START GIVEN PASSAGE
The short answer
Make a sworn, signed, certified affidavit at the police station about how and when you bought the house and from whom, including the name of the daughter you paid and how much you paid for it.
The whole question
I bought an RDP house in 1999 but it was never transferred to my name even though I paid the full amount for it. The woman who sold the house to me disappeared for two years and when I found her again she wanted more money. I applied for a subsidy, which she signed before disappearing again. When I found her again a year later, I applied for a subsidy again but then she disappeared again.
The long answer
I am assuming that the subsidy you are talking about is the R202,888 to buy an existing house or construct an incomplete house. The Western Cape Government website says that you can apply for this subsidy, but in order to qualify, you need to be registered on the housing demand database, you cannot have owned a property before, and the subsidy can only be used once if your application is successful.
So, there are a number of things I am not understanding here:
Why would you be applying for a subsidy if you had already paid the full amount for the house? Do you have proof of payment? Was it because the daughter was demanding more money in order to transfer the house into your name?
Does applying for a subsidy mean applying to the municipality for financial assistance to transfer the house into your name? Is that why the daughter signed this application? How is it possible to apply twice for such a subsidy? Is there actually a title deed for the house? Is it in the name of the mother who passed away?
As none of this is clear to me, perhaps the best advice is that you first gather all the proof that you have of paying for the house. Make a sworn, signed, certified affidavit at the police station about how and when you bought the house and from whom, including the name of the daughter you paid and how much you paid for it. Include also the fact that she disappeared and then came back wanting more money from you. That you have applied to the municipality for a subsidy – and the reason for that – and that the daughter signed this application and has since disappeared once more. Take this affidavit to the municipality, together with all the proof you have of paying for the house in full, and ask them to assist you in getting the property transferred into your name. Write down the date and the name of the person who assisted you, as you may need that later.
If you are not sure whether a title deed has ever been issued for the house, you can check at the Deeds Office. You would need to go in person to the Deeds Office with the erf number of the plot and the full name and/or ID number of the previous owner. They will help you fill out a form to check whether the deed was registered and you will have to pay a search fee of around R14.00.
END GIVEN PASSAGE
• **LIST OF TASKS**:
1. Answer these questions using the advice about the unregistered RDP house:
(a) In what year was the house bought?
(b) What amount is the subsidy for buying an existing house or constructing an incomplete house?
(c) About how much is the search fee at the Deeds Office?
2. Resume the advice about the unregistered RDP house, starting after its final sentence.
START RAW DATA
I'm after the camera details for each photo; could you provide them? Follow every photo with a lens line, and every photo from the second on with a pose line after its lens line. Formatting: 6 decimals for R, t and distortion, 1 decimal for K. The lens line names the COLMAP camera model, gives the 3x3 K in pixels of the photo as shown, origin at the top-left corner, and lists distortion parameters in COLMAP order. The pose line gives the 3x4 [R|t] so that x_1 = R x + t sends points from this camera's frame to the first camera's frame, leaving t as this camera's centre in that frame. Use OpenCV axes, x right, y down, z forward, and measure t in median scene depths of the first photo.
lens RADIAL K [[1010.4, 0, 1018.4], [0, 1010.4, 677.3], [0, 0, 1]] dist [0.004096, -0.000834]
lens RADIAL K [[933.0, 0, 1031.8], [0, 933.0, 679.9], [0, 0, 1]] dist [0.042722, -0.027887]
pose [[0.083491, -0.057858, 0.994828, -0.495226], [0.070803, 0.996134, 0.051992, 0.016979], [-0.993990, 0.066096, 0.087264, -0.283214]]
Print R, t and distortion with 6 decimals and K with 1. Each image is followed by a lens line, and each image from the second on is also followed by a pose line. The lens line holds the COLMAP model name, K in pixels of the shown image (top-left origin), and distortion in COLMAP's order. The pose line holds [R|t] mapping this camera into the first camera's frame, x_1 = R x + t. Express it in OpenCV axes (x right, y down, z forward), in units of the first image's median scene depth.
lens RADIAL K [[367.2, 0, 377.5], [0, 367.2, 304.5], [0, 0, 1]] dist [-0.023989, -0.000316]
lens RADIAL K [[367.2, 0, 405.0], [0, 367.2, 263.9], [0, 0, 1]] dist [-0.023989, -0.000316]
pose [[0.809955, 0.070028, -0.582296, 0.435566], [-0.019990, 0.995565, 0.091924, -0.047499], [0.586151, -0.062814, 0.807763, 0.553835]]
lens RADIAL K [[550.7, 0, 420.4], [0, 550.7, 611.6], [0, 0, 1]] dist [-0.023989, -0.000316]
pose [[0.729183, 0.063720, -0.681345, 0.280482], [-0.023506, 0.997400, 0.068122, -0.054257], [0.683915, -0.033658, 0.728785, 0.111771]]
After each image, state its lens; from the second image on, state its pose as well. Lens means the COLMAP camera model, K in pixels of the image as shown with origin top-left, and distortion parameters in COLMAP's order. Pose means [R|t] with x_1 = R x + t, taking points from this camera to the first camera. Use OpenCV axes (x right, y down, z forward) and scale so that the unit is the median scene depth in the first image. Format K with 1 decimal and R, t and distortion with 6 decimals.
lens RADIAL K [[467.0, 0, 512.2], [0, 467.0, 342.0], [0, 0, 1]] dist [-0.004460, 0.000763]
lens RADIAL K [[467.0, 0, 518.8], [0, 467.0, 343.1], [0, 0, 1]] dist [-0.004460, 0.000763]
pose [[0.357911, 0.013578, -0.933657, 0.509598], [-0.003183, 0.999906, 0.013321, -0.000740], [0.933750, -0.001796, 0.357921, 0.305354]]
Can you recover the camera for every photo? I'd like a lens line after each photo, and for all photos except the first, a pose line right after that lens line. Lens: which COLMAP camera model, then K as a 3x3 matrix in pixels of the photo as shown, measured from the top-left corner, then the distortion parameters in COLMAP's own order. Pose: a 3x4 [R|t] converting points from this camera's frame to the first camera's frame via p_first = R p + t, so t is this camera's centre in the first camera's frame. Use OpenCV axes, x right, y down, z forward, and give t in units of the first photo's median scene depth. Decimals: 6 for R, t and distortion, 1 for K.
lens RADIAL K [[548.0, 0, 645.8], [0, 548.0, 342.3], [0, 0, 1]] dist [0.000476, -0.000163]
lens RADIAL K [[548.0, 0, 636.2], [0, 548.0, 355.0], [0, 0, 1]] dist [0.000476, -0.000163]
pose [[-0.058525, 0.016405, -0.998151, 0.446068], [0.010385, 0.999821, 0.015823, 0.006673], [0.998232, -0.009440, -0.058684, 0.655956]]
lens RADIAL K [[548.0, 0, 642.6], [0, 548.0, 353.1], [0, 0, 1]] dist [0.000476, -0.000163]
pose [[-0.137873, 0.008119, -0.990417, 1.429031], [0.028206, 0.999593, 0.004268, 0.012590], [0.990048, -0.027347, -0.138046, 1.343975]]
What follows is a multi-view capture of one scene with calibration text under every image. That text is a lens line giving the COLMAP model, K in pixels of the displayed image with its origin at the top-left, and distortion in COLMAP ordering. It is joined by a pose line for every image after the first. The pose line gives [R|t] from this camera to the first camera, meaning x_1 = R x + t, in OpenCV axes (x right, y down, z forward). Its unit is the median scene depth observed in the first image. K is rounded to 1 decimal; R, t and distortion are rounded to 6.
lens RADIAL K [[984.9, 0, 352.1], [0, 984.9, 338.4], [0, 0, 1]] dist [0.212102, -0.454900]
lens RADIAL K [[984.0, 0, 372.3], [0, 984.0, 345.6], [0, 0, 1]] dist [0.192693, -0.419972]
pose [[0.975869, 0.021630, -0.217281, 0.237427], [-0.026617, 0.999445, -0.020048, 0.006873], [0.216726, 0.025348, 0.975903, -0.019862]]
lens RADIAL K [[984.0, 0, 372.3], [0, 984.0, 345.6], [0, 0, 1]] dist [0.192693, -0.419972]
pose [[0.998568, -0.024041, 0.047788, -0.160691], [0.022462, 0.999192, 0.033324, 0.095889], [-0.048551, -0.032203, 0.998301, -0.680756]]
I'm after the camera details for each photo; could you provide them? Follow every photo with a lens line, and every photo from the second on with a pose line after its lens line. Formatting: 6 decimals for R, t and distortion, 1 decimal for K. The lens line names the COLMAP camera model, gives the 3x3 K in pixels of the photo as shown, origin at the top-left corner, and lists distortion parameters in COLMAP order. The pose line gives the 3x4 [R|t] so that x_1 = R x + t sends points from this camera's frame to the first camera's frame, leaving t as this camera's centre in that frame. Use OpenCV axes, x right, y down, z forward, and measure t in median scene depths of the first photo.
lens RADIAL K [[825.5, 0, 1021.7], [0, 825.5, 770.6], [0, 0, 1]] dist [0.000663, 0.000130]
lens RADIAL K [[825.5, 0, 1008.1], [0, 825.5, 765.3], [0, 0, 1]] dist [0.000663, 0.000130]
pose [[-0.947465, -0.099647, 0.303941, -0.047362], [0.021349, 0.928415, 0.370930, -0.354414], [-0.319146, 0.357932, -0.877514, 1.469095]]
END RAW DATA
• **EXPECTED OUTPUTS**:
1.
(a) 1999
(b) R202,888
(c) Around R14.00

2.
If they find the deed, they can advise you how to have it transferred into your name. This involves a lawyer called a conveyancing attorney who will do the transfer and may charge a fee of around R8,000 which includes VAT.
You could also approach Legal Aid, which is a means-tested organisation and must assist people who can’t afford a lawyer. You could take all your proof and affidavit/s to them and ask whether they can approach the court for a declaratory order that you are the legal owner of the house. If the court declares that you are the rightful owner, and there was a title deed issued, you can take steps to get it transferred to your name.
This is the contact information for Legal Aid:
Legal Aid Advice Line (Toll-free): 0800 110 110
Legal Aid Ethics Hotline: 0800 153 728
Please-Call-Me number: 079 835 7179
Before the Registrar of Deeds can transfer the property, the municipality must issue a clearance certificate saying that all municipal service fees and rates have been fully paid for two years before you applied for the certificate.
In all this, the municipality should assist you. If the local office is not helpful, you could contact the Housing Enquiries of the Department of Human Settlements at the toll-free customer service hotline:
0800 146 873 / 012 421 1915
You can call the Help Desk on 021 483 6488 / 0611 / 8984 / 0623 (Monday to Friday from 07:30 – 15:00)
You can also go in person to the Human Settlements Department at 27 Wale Street, Cape Town, taking all your proof and affidavit/s.
Finally, if they are not helpful, you can email the MEC: Tertuis.Simmers@westerncape.gov.za
Wishing you the best,
Answered on Nov. 24, 2023, 12:48 p.m.
Please note. We are not lawyers or financial advisors. We do our best to make the answers accurate, but we cannot accept any legal liability if there are errors.